◆ Work request
As you look over the data below, please find each line where the word "fractalNoise" appears, then copy it.

[Data items]
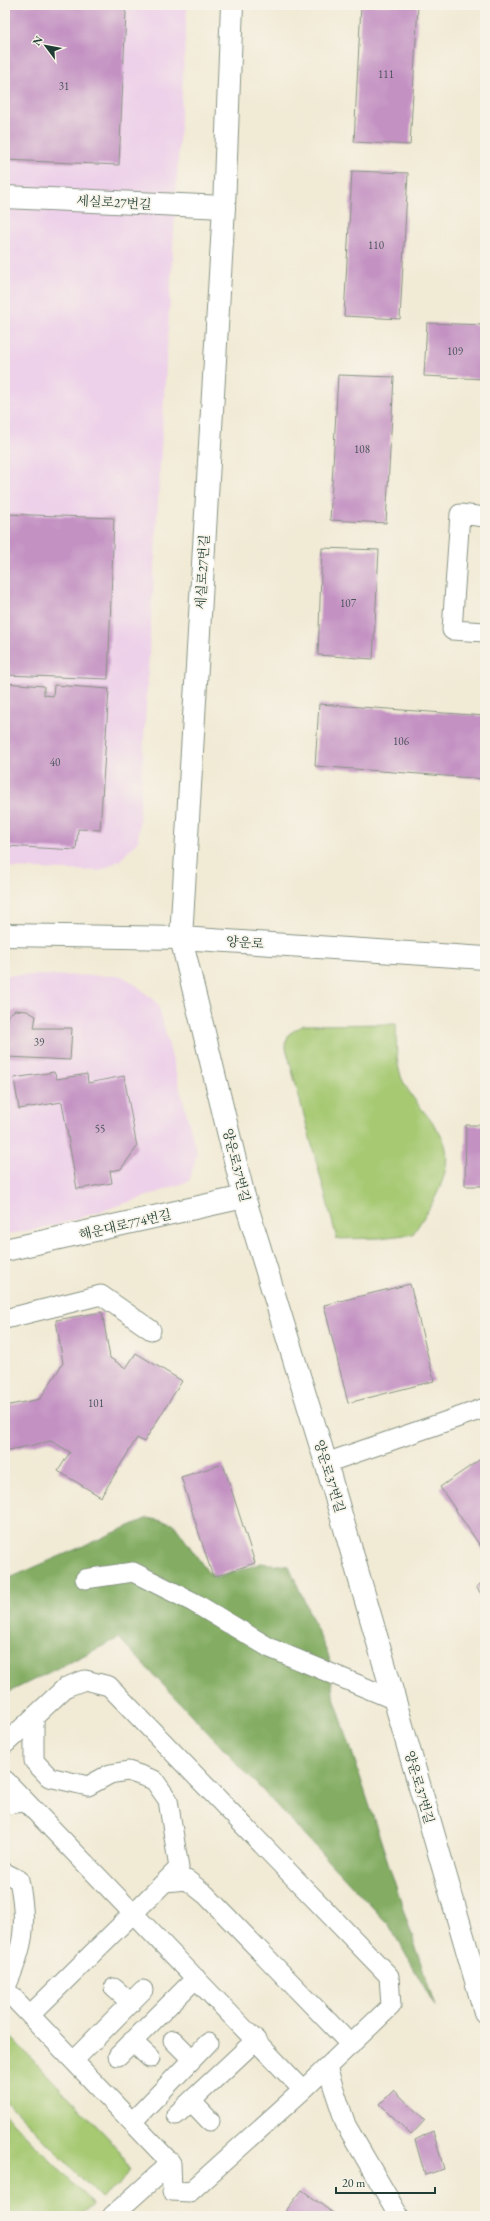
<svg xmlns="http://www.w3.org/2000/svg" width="490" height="2221" viewBox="0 0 490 2221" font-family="'EB Garamond','Noto Serif KR',serif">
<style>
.built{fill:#edd0e9}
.green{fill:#a6c972;stroke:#628353}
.forest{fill:#84ad64;stroke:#52754c}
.building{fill:#c391c2}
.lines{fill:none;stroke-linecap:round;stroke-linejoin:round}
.service-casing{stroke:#889484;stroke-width:21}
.minor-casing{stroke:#889484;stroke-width:24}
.tertiary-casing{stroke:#889484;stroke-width:24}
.secondary-casing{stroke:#889484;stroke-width:24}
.service{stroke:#fff;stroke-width:19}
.minor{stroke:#fff;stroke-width:22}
.tertiary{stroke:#fff;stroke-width:22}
.secondary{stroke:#fff;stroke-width:22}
.labels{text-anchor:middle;stroke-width:3.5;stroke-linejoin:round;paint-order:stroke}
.number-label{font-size:11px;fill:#485258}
.street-label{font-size:13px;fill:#1f3d34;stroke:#f7f3e8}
</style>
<rect width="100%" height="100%" fill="#f7f3e8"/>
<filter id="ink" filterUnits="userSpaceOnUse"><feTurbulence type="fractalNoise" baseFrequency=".025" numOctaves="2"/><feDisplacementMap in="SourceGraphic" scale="8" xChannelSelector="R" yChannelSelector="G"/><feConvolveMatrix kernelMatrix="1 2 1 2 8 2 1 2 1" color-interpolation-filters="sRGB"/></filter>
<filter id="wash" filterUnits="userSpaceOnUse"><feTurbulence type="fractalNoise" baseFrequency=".012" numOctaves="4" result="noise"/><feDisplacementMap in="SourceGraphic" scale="16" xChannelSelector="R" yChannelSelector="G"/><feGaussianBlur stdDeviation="0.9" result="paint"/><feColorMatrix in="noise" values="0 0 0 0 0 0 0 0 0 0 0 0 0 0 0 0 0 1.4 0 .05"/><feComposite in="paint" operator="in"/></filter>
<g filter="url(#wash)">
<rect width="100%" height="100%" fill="#f1ead5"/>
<path class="built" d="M5,5H186L187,7L138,841L120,860L100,871L5,868Z
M5,975L122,976L136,985L158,1004L197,1154L189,1181L151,1195L60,1224L5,1235Z"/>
<path class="green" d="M396,1024C397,1042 395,1062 402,1079C412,1101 432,1118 443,1139C457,1170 429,1209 413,1234L380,1238L337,1239L285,1044L289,1034L303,1025Z
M5,2031L120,2150L129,2170L119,2185L101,2198L5,2100Z
M5,2114L93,2204L79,2216H5Z"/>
<path class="forest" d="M148,1518L173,1523L207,1571L217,1578L261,1563L289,1566L329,1657L333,1694L435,2006L389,1925L119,1638L5,1694V1580Z"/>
<g id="blocks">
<path class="building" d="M5,5H117L126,12L119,165L5,160Z
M361,5H418L410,145L354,142Z
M352,171L408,173L400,319L344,316Z
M427,323L485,325V379L424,376Z
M338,375L394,377L386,523L330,520Z
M5,514L114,518L108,679L5,675Z
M322,548L379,550L373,659L318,655Z
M5,683L44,686V695L53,696L54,685L109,689L100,830L78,829L76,850L5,846Z
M319,704L485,716V779L315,766Z
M15,1010L27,1011L36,1016L34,1028H72L70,1060L7,1057V1016Z
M54,1072L57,1079L87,1074L88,1083L124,1076L137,1147L121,1169L110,1171L112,1183L77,1189L62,1102L19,1109L14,1078Z
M466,1125H485V1186H465Z
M410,1284L434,1381L348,1403L324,1305Z
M102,1312L110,1358L126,1368L136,1353L182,1381L144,1442L137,1438L101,1497L58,1471L70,1452L51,1441L5,1451V1406L40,1399L63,1363L56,1320Z
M485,1456V1553L440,1487Z
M223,1464L255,1563L213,1577L181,1477Z
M485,1581V1599L476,1587Z
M394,2090L425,2120L411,2135L380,2104Z
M433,2131L444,2169L425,2175L415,2140Z
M302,2190L337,2216H282Z"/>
</g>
</g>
<g filter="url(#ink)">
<use href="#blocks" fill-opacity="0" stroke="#889484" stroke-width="1"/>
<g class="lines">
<g class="service-casing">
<path id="service" d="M485,517L460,514L452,630L485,632
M5,1319L101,1295L151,1330
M326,1463L485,1408
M85,1579L133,1572L193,1602L270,1648L395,1700
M5,1744L66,1687L85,1680L109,1686L389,1976L391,2006L303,2090L190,2192L172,2191L171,2163L5,1989
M5,1780L303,2090
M5,1804L26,1802
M5,1873L19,1880C28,1925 24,1947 5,1989
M165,1882L187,1880L206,1895L351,2045
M114,1988L131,2003
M30,2015L179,1868L168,1800L154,1780L128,1771L110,1774L88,1786L49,1777L34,1761V1717
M173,2040L192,2059
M132,2041L150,2058
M118,2056L196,1978
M74,2060L143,1990
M327,2068L346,2125L399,2216
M191,2101L210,2121
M176,2115L256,2040
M132,2122L208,2043
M112,2216L171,2163"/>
</g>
<g class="minor-casing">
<path id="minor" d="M5,197L224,207
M5,1250L244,1197"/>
</g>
<g class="tertiary-casing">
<path id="tertiary" d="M232,5L224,207L181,938L244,1197L326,1463L485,2012"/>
</g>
<g class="secondary-casing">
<path id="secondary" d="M5,935L181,938L485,958"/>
</g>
<use href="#service" class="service"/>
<use href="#minor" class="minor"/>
<use href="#tertiary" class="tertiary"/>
<use href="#secondary" class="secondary"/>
</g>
</g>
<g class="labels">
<g class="number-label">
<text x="386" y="78">111</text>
<text x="64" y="90">31</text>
<text x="376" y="249">110</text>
<text x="455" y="355">109</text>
<text x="362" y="453">108</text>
<text x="348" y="607">107</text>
<text x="401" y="745">106</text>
<text x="55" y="766">40</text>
<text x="39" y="1046">39</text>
<text x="100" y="1132">55</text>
<text x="96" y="1407">101</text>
</g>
<g class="street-label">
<text transform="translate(114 202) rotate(3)" y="5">세실로27번길</text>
<text transform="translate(202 572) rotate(-87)" y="5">세실로27번길</text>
<text transform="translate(245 942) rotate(4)" y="5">양운로</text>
<text transform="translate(237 1165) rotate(76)" y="5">양운로37번길</text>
<text transform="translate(125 1224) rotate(-13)" y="5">해운대로774번길</text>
<text transform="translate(330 1476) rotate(73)" y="5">양운로37번길</text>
<text transform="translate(420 1787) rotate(74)" y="5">양운로37번길</text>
</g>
</g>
<rect width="490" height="2221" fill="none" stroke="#f7f3e8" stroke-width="20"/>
<g transform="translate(46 46) rotate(302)" stroke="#f7f3e8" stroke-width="3" paint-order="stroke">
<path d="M0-3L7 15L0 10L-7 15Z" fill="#1f3d34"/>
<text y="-6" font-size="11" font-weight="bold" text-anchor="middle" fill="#1f3d34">N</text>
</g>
<path d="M336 2187v6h99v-6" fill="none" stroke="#1f3d34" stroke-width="2"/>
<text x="342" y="2187" font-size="12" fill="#1f3d34" stroke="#f7f3e8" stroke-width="3" paint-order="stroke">20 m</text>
</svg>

◆ Output
<filter id="ink" filterUnits="userSpaceOnUse"><feTurbulence type="fractalNoise" baseFrequency=".025" numOctaves="2"/><feDisplacementMap in="SourceGraphic" scale="8" xChannelSelector="R" yChannelSelector="G"/><feConvolveMatrix kernelMatrix="1 2 1 2 8 2 1 2 1" color-interpolation-filters="sRGB"/></filter>
<filter id="wash" filterUnits="userSpaceOnUse"><feTurbulence type="fractalNoise" baseFrequency=".012" numOctaves="4" result="noise"/><feDisplacementMap in="SourceGraphic" scale="16" xChannelSelector="R" yChannelSelector="G"/><feGaussianBlur stdDeviation="0.9" result="paint"/><feColorMatrix in="noise" values="0 0 0 0 0 0 0 0 0 0 0 0 0 0 0 0 0 1.4 0 .05"/><feComposite in="paint" operator="in"/></filter>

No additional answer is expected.